___ Document excerpt ___

National Treasurer of the South African Communist Party
- Incumbent
- Assumed office July 2012
- General Secretary: Solly Mapaila; Blade Nzimande;
- Preceded by: Phumulo Masualle

Member of the National Assembly
- In office 14 November 2008 – 29 February 2016
- In office 1 August 2001 – April 2004

Personal details
- Born: 13 May 1964 (age 61) Soweto, Transvaal South Africa
- Party: South African Communist Party
- Other political affiliations: African National Congress
- Alma mater: University of Limpopo

= Joyce Moloi-Moropa =

South African politician (born 1964)

Joyce Clementine Moloi-Moropa (born 13 May 1964) is a South African politician who has been the treasurer of the South African Communist Party (SACP) since 2012. She represented the African National Congress (ANC) in the National Assembly from 2008 to 2016 and before that from 2001 to 2004. She chaired Parliament's Portfolio Committee on Communications from 2014 until her resignation at the end of February 2016, and in that capacity she was frequently at odds with the communications ministry and board of the SABC.

Formerly a student activist in Limpopo, Moloi-Moropa has been a member of the SACP Central Committee since 1998 and a senior office-bearer since 2009, when she was appointed to replace Ncumisa Kondlo as SACP deputy chairperson. She also served two terms on the ANC's National Executive Committee from 2007 to 2017. She was elected to a third term as SACP national treasurer in July 2022.

== Early life and career ==
Moloi-Moropa was born on 13 May 1964 in Soweto. She has a Bachelor of Arts and honours degree, as well as a teaching diploma, from the University of Limpopo. She rose to prominence during the democratic transition of the 1990s through the Northern Transvaal branch of the South African Students Congress (SASCO); she was elected as the branch's provincial gender officer in the early 1990s and then served as provincial chairperson from 1993 to 1995.

She was also a member of the ANC, acting as secretary of the party's Polokwane branch from 1996 to 1997, and of its close ally, the SACP; in 1997, she was elected to the SACP's provincial executive committee in Limpopo (then called the Northern Province). At the SACP's tenth national congress in 1998, Moloi-Moropa was elected for the first time to the party's national Central Committee. She has served continuously on the Central Committee since then.

== National Assembly ==

=== First term: 2001–2004 ===
On 1 August 2001, Moloi-Moropa was sworn in to an ANC seat in the National Assembly, the lower house of the South African Parliament; she filled the casual vacancy that had arisen after Jannie Momberg's resignation. During the legislative term that followed, in August 2002, she was elected to the SACP's Politburo for the first time.

=== Second term: 2008–2016 ===
Although she left Parliament after the next general election in 2004, her political rise continued; at the ANC's 52nd National Conference in December 2007, she was elected to a five-year term as a member of the ANC's National Executive Committee, ranked 70th among the 80 elected candidates by number of votes received. Less than a year later, on 14 November 2008, she returned to the National Assembly to replace Alec Erwin, who was among the several senior ANC MPs who had resigned after President Thabo Mbeki was recalled from office. She remained in the seat until 2016, gaining re-election in 2009 and 2014.

___

# Exercise requirements
Copy the Joyce Moloi-Moropa profile between "South African politician (born" and "of the SABC.", inclusive, and swap "politician" for "legislator". The entries that come next have nothing to do with the Joyce Moloi-Moropa profile.

___ Dataset entries ___

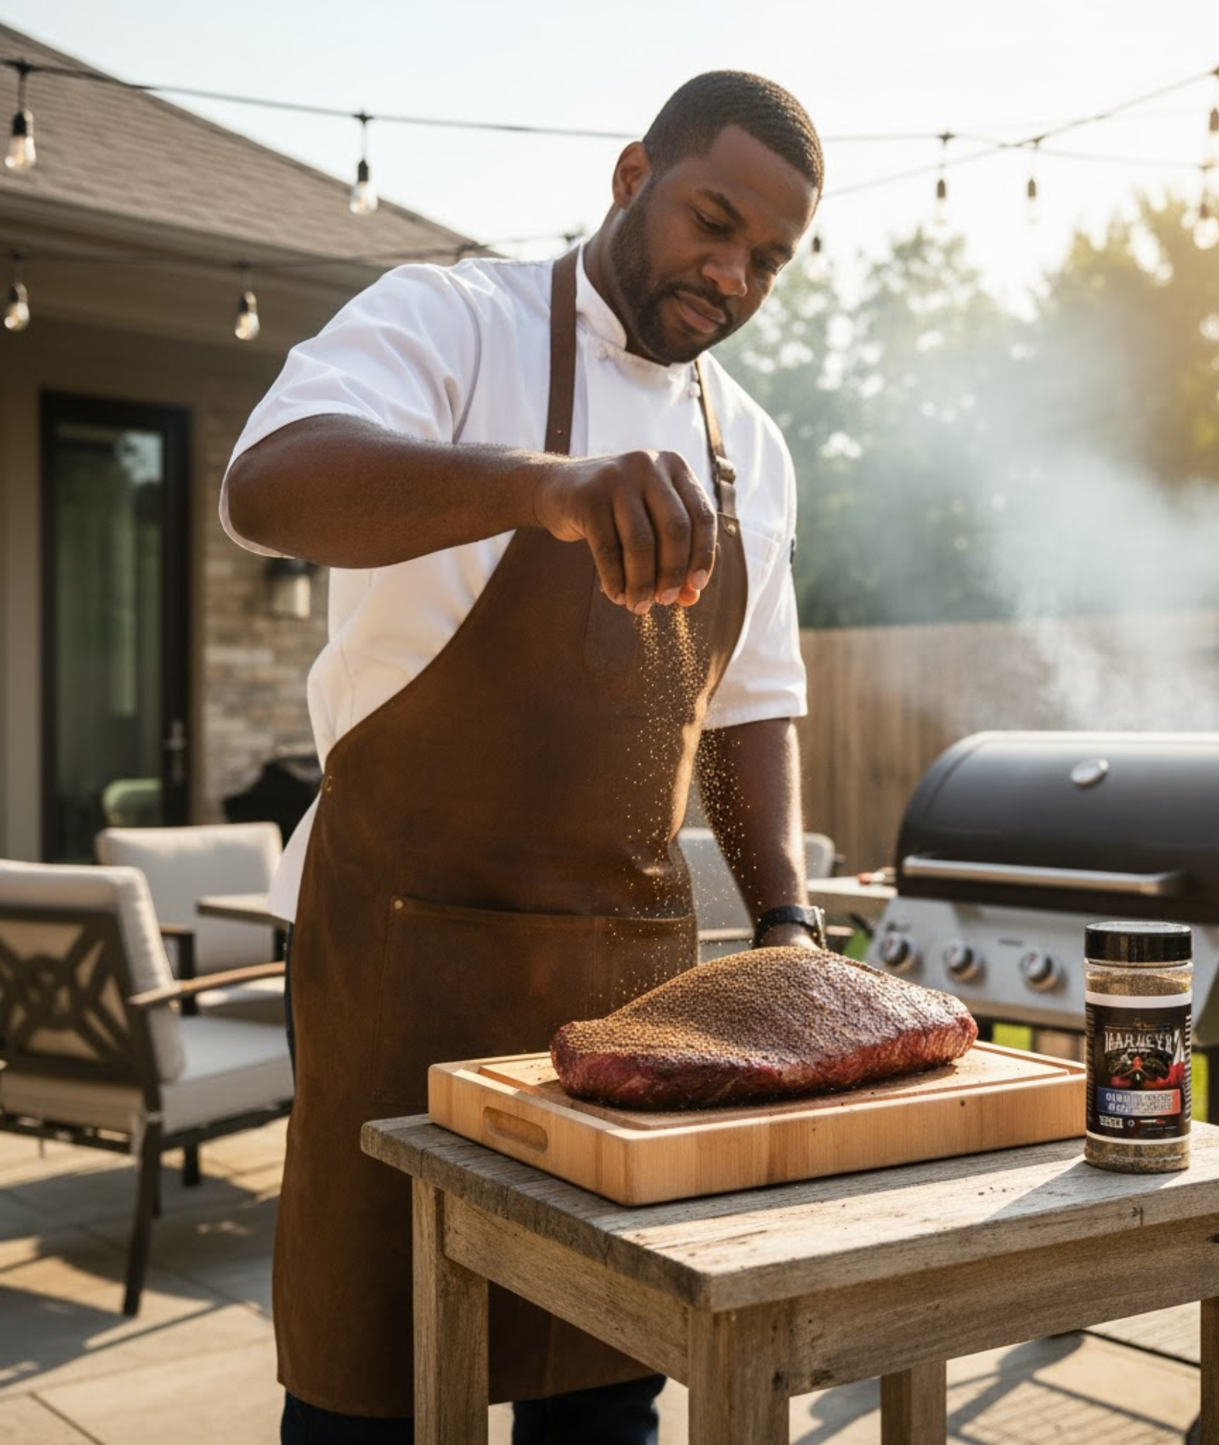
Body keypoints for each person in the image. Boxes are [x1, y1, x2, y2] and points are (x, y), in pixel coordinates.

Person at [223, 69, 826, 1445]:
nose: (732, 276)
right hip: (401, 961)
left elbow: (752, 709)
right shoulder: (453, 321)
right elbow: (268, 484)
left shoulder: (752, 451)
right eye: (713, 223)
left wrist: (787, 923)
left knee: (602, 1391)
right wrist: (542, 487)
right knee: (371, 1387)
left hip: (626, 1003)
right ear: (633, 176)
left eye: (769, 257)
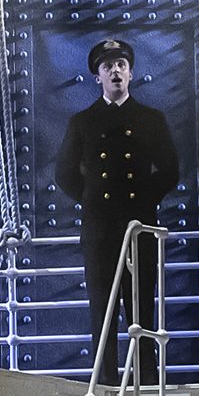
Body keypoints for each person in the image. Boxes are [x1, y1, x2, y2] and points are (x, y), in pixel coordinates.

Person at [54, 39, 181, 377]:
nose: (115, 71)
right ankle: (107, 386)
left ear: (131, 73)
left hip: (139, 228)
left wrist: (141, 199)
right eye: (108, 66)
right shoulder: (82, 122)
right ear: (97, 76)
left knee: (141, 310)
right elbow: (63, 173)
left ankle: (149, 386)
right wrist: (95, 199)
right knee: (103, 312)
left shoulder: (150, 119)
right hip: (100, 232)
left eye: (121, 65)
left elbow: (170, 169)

___

# Problem solution
South African legislator (born 1964)

Joyce Clementine Moloi-Moropa (born 13 May 1964) is a South African legislator who has been the treasurer of the South African Communist Party (SACP) since 2012. She represented the African National Congress (ANC) in the National Assembly from 2008 to 2016 and before that from 2001 to 2004. She chaired Parliament's Portfolio Committee on Communications from 2014 until her resignation at the end of February 2016, and in that capacity she was frequently at odds with the communications ministry and board of the SABC.